I hate to be the one to say it, but I bet a lot of us are thinking it right now: there may be a fatal design flaw in the actual hardware of this unit. The motors (particularly the one that handles the roll compensation since that one is 90-100% the one that starts squealing first) almost seem too small or weak for the task assigned them of keeping the GoPro level. How did I come to this conclusion?
When the quad is powered up and hovering in place, or sitting on your workbench and powered up for NAZA calibration, the gimbal is leveling itself out and holding the same relative position for long periods of time. The motors make a low humming sound just to keep this position, indicating they have to work to achieve it. So it's no surprise that the motors squeal/burn out in this exact same position as is the case with almost every gimbal that has started squealing within the last week, including mine. Roll the quad, gimbal goes quiet, level it out, and the squealing starts.
If mine wasn't already sent back to the dealer, at this point I'd say if you just received yours, I would definitely hold off on an install/power up until we get an official word of acknowledgment from DJI, or a main NAZA/PMU firmware update above ver 3.14 that may change the frequency response of the gimbal motors.
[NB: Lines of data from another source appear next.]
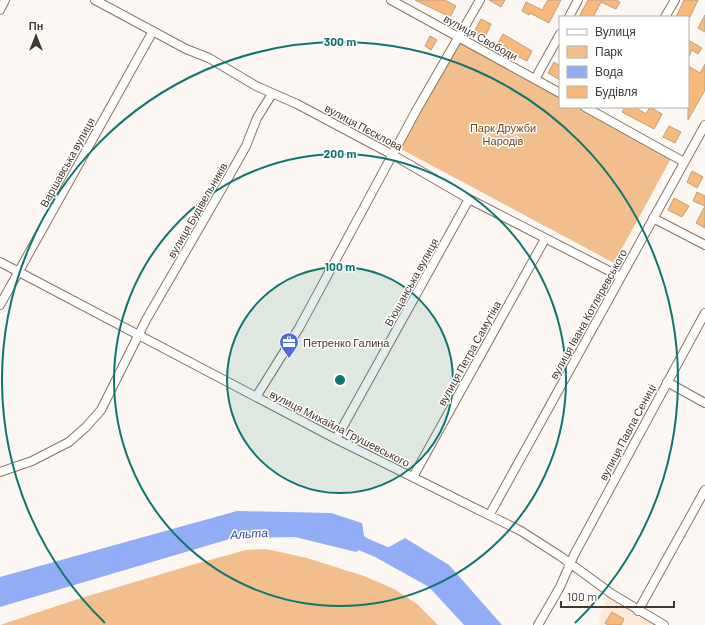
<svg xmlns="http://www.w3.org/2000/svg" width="705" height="625" viewBox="0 0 705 625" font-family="Barlow,sans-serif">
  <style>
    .built { fill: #ffead8 }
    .green { fill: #f2be8c }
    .water { fill: #93acf6 }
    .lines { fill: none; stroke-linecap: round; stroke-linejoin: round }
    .river { stroke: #93acf6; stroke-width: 14 }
    .building { fill: #fab878; stroke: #b9a088 }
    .minor-casing { stroke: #8a725b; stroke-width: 10 }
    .minor { stroke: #fff; stroke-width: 8 }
    .ring { fill: none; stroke: #0f766e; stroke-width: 2 }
    .labels { text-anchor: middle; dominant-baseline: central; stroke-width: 3; stroke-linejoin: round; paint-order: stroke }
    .street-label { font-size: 11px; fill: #43382e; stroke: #fff }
    .park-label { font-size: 11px; fill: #724818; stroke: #fff }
    .poi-label { font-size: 11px; fill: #43382e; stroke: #fff; text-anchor: start }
    .water-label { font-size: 12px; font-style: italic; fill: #31459a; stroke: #fff }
    .centre { fill: #0f766e; stroke: #fff; stroke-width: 2 }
    .ring-label { font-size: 12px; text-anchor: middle; font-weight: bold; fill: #0f766e; stroke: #fff; stroke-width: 3; stroke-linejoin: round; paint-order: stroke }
  </style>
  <rect width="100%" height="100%" fill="#fcf7f2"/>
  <path class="built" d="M609 595 659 625H600L599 616Z"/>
  <path class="green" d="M460 39 560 94V107H584L673 155 614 263 399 148Z
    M266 549 307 558 364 576 394 589 417 604 438 625H0L78 599 195 564 246 550Z"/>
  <path class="water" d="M237 511 331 513 362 523 364 536 372 542 369 551 360 549 356 552 295 537 233 538 0 607V577Z
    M405 538 449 565 502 625H464L429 587 377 558 382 547H389Z"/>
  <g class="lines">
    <path class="river" d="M353 540 398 559"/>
  </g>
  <path class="building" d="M415 0H445L456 6 450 17Z
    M489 0H505L501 7Z
    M548 0H561L549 23 530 13 529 15 522 11 526 2 542 10Z
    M588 0H616L620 2 616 9 601 2 593 17H579Z
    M684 0H698L690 17H676Z
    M705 15V32L698 28Z
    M481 19 491 24 485 37 474 32Z
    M503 34 532 51 527 61 511 53 512 51 498 43Z
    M430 36 437 40 431 50 425 46Z
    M688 40 702 48 698 54 692 50 688 58Z
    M554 62 560 66V80L548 73Z
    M705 64V90L688 120V66L700 73Z
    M625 107H635L646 114 650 107 662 114 654 129 622 112Z
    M669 126 681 132 675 143 663 137Z
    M692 171 703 177 697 188 687 182Z
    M697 192 705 196V228L696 223 705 206 693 201Z
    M674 198 689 206 682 217 668 210Z
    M612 612 624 619 621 625H608L605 623Z"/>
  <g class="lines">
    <g class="minor-casing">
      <path id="minor" d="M95 0 186 49 209 58 256 86 297 104 393 155 469 199 621 277
        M391 0 560 93
        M0 10 5 0
        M569 17 578 0
        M665 17 675 0
        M535 79 560 34
        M585 107 684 162
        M653 218 705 245
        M0 262 336 439 521 531 560 556 612 594 664 625
        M0 305 153 31
        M667 382 705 403
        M256 397 299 328 416 111 480 0
        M336 439 469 199
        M0 472 32 461 69 442 86 427 101 410 146 320 228 178 246 146 257 118 272 94
        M413 477 545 239
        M490 514 705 125
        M638 611 705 490
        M538 625 560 587 574 555 705 313"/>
    </g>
    <use href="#minor" class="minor"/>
  </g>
  <circle cx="340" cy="380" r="113" fill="#0f766e" fill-opacity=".12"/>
  <g class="ring">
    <circle cx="340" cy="380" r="113"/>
    <circle cx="340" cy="380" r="226"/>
    <path d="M105 623A338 338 0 1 1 575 623"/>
  </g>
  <defs>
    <g id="office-pin" transform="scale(1)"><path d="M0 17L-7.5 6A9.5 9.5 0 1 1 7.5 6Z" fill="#4e6adf" stroke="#fff"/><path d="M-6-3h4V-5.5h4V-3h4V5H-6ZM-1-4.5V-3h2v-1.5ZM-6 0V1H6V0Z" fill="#fff"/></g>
  </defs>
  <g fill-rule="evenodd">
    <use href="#office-pin" x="289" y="342"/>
  </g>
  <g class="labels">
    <g class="street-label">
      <text transform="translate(481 37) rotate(29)">вулиця Свободи</text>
      <text transform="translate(364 127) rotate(28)">вулиця Пєсклова</text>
      <text transform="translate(67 162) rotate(-61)">Варшавська вулиця</text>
      <text transform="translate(197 210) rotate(-60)">вулиця Будівельників</text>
      <text transform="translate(411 282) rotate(-61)">В'ющанська вулиця</text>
      <text transform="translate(588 314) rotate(-61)">вулиця Івана Котляревського</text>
      <text transform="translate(469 353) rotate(-61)">вулиця Петра Самутіна</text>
      <text transform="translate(340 428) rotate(27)">вулиця Михайла Грушевського</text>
      <text transform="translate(627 432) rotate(-62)">вулиця Павла Сениці</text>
    </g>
    <g class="park-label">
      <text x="503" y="127">Парк Дружби<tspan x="503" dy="13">Народів</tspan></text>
    </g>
    <g class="poi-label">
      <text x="303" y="342">Петренко Галина</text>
    </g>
    <g class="water-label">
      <text transform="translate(249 533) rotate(-4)">Альта</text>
    </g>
  </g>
  <circle cx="340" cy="380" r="6" class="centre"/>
  <g class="ring-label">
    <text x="340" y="46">300 m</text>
    <text x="340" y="158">200 m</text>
    <text x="340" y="271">100 m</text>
  </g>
  <rect x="559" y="16" width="130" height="92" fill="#ffffff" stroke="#b4afab"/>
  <rect x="567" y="29" width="20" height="6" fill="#ffffff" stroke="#b4afab"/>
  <text x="595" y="36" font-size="12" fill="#43382e">Вулиця</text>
  <rect x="567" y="46" width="20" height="12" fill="#f2be8c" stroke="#b4afab"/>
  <text x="595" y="56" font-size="12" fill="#43382e">Парк</text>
  <rect x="567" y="66" width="20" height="12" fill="#93acf6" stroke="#b4afab"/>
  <text x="595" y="76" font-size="12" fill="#43382e">Вода</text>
  <rect x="567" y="86" width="20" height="12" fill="#fab878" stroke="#b4afab"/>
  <text x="595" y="96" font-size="12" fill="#43382e">Будівля</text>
  <g transform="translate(36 36)" stroke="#ffffff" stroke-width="3" paint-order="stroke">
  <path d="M0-3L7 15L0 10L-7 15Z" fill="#43382e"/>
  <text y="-6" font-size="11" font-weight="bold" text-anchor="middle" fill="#43382e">Пн</text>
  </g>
  <path d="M561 601v6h113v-6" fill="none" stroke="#43382e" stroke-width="2"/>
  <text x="567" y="601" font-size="12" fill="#43382e" stroke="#ffffff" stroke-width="3" paint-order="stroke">100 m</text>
</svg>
That is the only thing that would change my mind on the matter.
From what I gathered with my gimbal, once it starts squealing, the hardware is already damaged and no software/firmware update is going to fix it. Reading through the change log for the new update to the IMU/GCU, it introduces a new hibernation mode so the motors don't burn themselves out, but I don't see how this is going to fix gimbals that are already squealing from damage.